There are two ways to avoid this:

  • Disable the SPM Evolve Advisor Task:

    BEGIN
       DBMS_SPM.SET_EVOLVE_TASK_PARAMETER(
          task_name => 'SYS_AUTO_SPM_EVOLVE_TASK',
          parameter => 'ALTERNATE_PLAN_BASELINE',
          value => '');
       DBMS_SPM.SET_EVOLVE_TASK_PARAMETER(
          task_name => 'SYS_AUTO_SPM_EVOLVE_TASK',
          parameter => 'ALTERNATE_PLAN_SOURCE',
          value => '');
    END;
    /   
    
  • Don’t allow plans to auto-evolve using the accept_plans parameter:

    BEGIN
       DBMS_SPM.SET_EVOLVE_TASK_PARAMETER(
          task_name => 'SYS_AUTO_SPM_EVOLVE_TASK' ,
          parameter => 'ACCEPT_PLANS',
          value => 'FALSE');
    END;
    /
    

How to Migrate SQL Plan Baselines

DBMS_SPM

The easiest way you can move SQL plan baselines is using DBMS_SPM. You can find a good example of using it in the documentation.

Data Pump

Data Pump exports SQL plan baselines as part of the SQL Management Base (SMB). Data Pump includes the SMB as part of a full export only. To export the SMB only:

expdp ... full=y include=SMB

Please note that the SMB includes the following as well:

  • SQL Profiles
  • SQL Patches
  • SQL Plan Directives

How to Exclude SQL Plan Baselines

If you migrate SQL plan baselines in advance, you should exclude them from the production migration. As described above, the SQL plan baselines are part of the SQL Management Base. You exclude it using:

expdp ... exclude=SMB

That will exclude the items below.
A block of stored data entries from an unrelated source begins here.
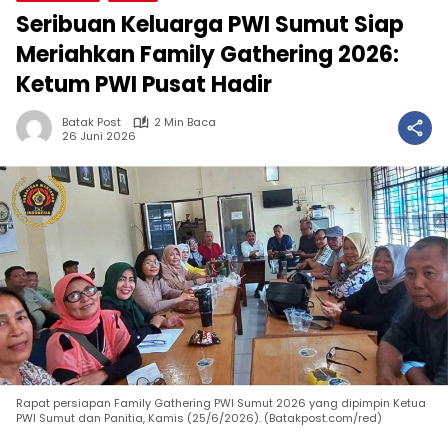
Seribuan Keluarga PWI Sumut Siap
Meriahkan Family Gathering 2026:
Ketum PWI Pusat Hadir
Batak Post
2 Min Baca
26 Juni 2026
Rapat persiapan Family Gathering PWI Sumut 2026 yang dipimpin Ketua
PWI Sumut dan Panitia, Kamis (25/6/2026). (Batakpost.com/red)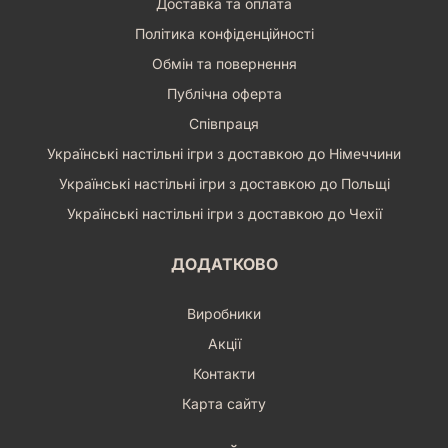
Доставка та оплата
Політика конфіденційності
Обмін та повернення
Публічна оферта
Співпраця
Українські настільні ігри з доставкою до Німеччини
Українські настільні ігри з доставкою до Польщі
Українські настільні ігри з доставкою до Чехії
ДОДАТКОВО
Виробники
Акції
Контакти
Карта сайту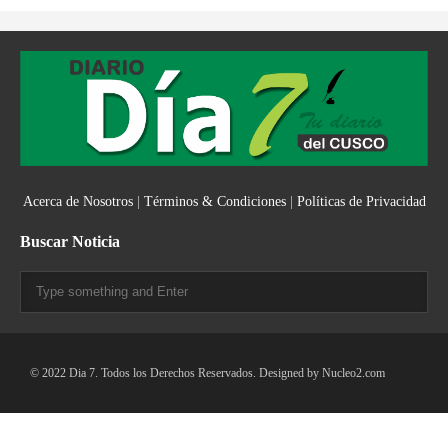
Acerca de Nosotros
|
Términos & Condiciones
|
Políticas de Privacidad
Buscar Noticia
© 2022 Dia 7. Todos los Derechos Reservados. Designed by
Nucleo2.com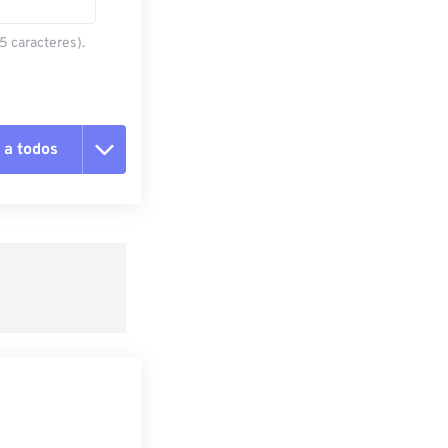
5 caracteres).
 a todos
pciones
 preestablecido
lecido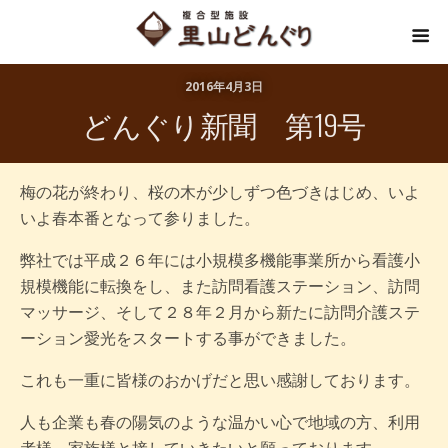
2016年4月3日
どんぐり新聞 第19号
梅の花が終わり、桜の木が少しずつ色づきはじめ、いよ
いよ春本番となって参りました。
弊社では平成２６年には小規模多機能事業所から看護小
規模機能に転換をし、また訪問看護ステーション、訪問
マッサージ、そして２８年２月から新たに訪問介護ステ
ーション愛光をスタートする事ができました。
これも一重に皆様のおかげだと思い感謝しております。
人も企業も春の陽気のような温かい心で地域の方、利用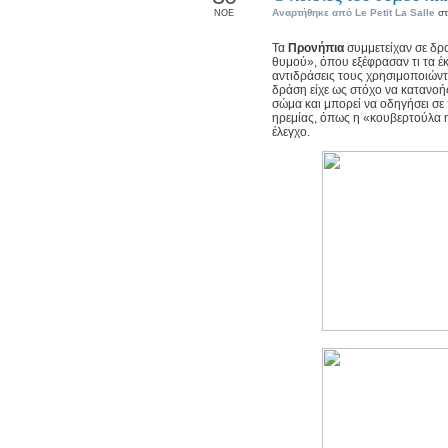
Αναρτήθηκε από
Le Petit La Salle
στ
ΝΟΕ
Τα
Προνήπια
συμμετείχαν σε δ
θυμού», όπου εξέφρασαν τι τα έ
αντιδράσεις τους χρησιμοποιώντ
δράση είχε ως στόχο να κατανοή
σώμα και μπορεί να οδηγήσει σε
ηρεμίας, όπως η «κουβερτούλα 
έλεγχο.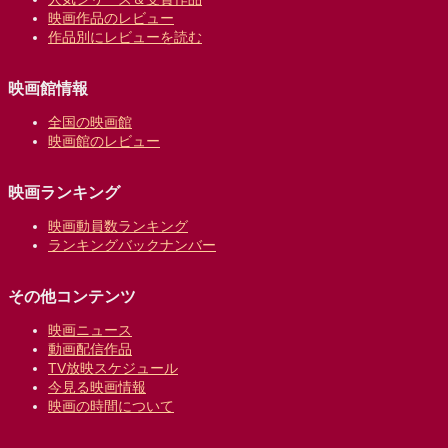
映画作品のレビュー
作品別にレビューを読む
映画館情報
全国の映画館
映画館のレビュー
映画ランキング
映画動員数ランキング
ランキングバックナンバー
その他コンテンツ
映画ニュース
動画配信作品
TV放映スケジュール
今見る映画情報
映画の時間について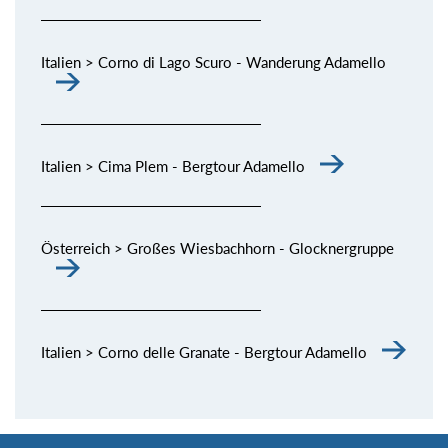
Italien > Corno di Lago Scuro - Wanderung Adamello
Italien > Cima Plem - Bergtour Adamello
Österreich > Großes Wiesbachhorn - Glocknergruppe
Italien > Corno delle Granate - Bergtour Adamello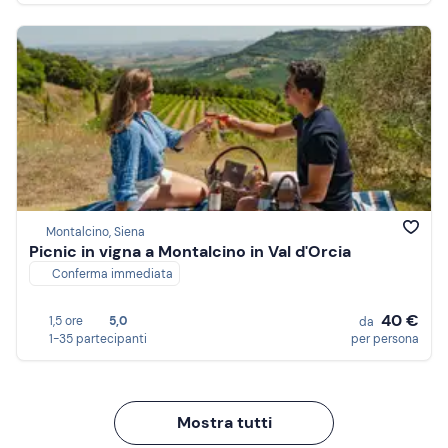
Montalcino, Siena
Picnic in vigna a Montalcino in Val d'Orcia
Conferma immediata
40 €
1,5 ore
5,0
da
1-35 partecipanti
per persona
Mostra tutti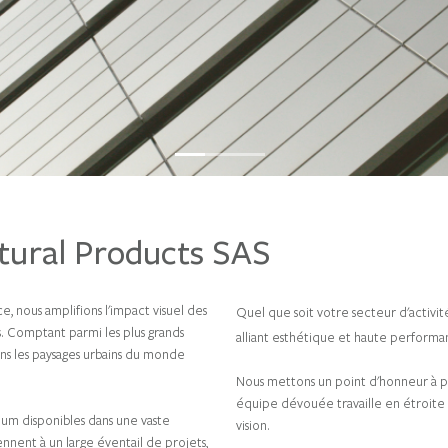
tural Products SAS
 nous amplifions l'impact visuel des
Quel que soit votre secteur d'activit
s. Comptant parmi les plus grands
alliant esthétique et haute perform
ons les paysages urbains du monde
Nous mettons un point d'honneur à pr
équipe dévouée travaille en étroite c
ium disponibles dans une vaste
vision.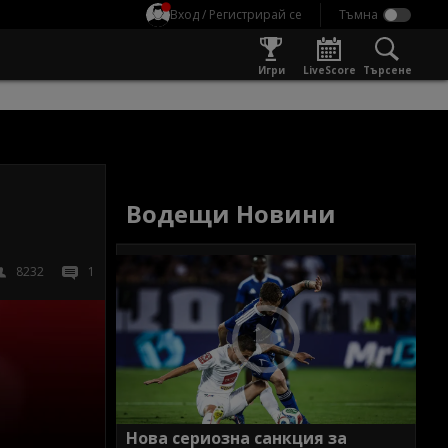
Вход / Регистрирай се
Игри
LiveScore
Търсене
Водещи Новини
8232
1
Нова сериозна санкция за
Depending on how you move the SQL plan baselines and if you need the other items in the target database, you might need to move these items manually:

  • SQL Profiles You can move SQL Profiles using DBMS_SQLTUNE.
  • SQL Patches You can move SQL Patches using DBM_SQLDIAG.
  • SQL Plan Directives You can move SQL plan directives using DBMS_SPD. Only relevant if you use Adaptive Statistics.

Appendix

SQL Signature

The signature of an SQL is:

A numeric hash value computed using a SQL statement text that has been normalized for case insensitivity and white space. It uniquely identifies a SQL statement. The database uses this signature as a key to maintain SQL management objects such as SQL profiles, SQL plan baselines, and SQL patches.

Let me use an example. If you have the following SQL text:

select * from dual

The signature is:

14103420975540283355

There is a function that calculates the signature from the SQL text:

col signature format 99999999999999999999999
select dbms_sqltune.sqltext_to_signature ('select * from dual') as signature from dual;

Acknowledgment

Thanks to Nigel Bayliss, optimizer product manager, for valuable assistance.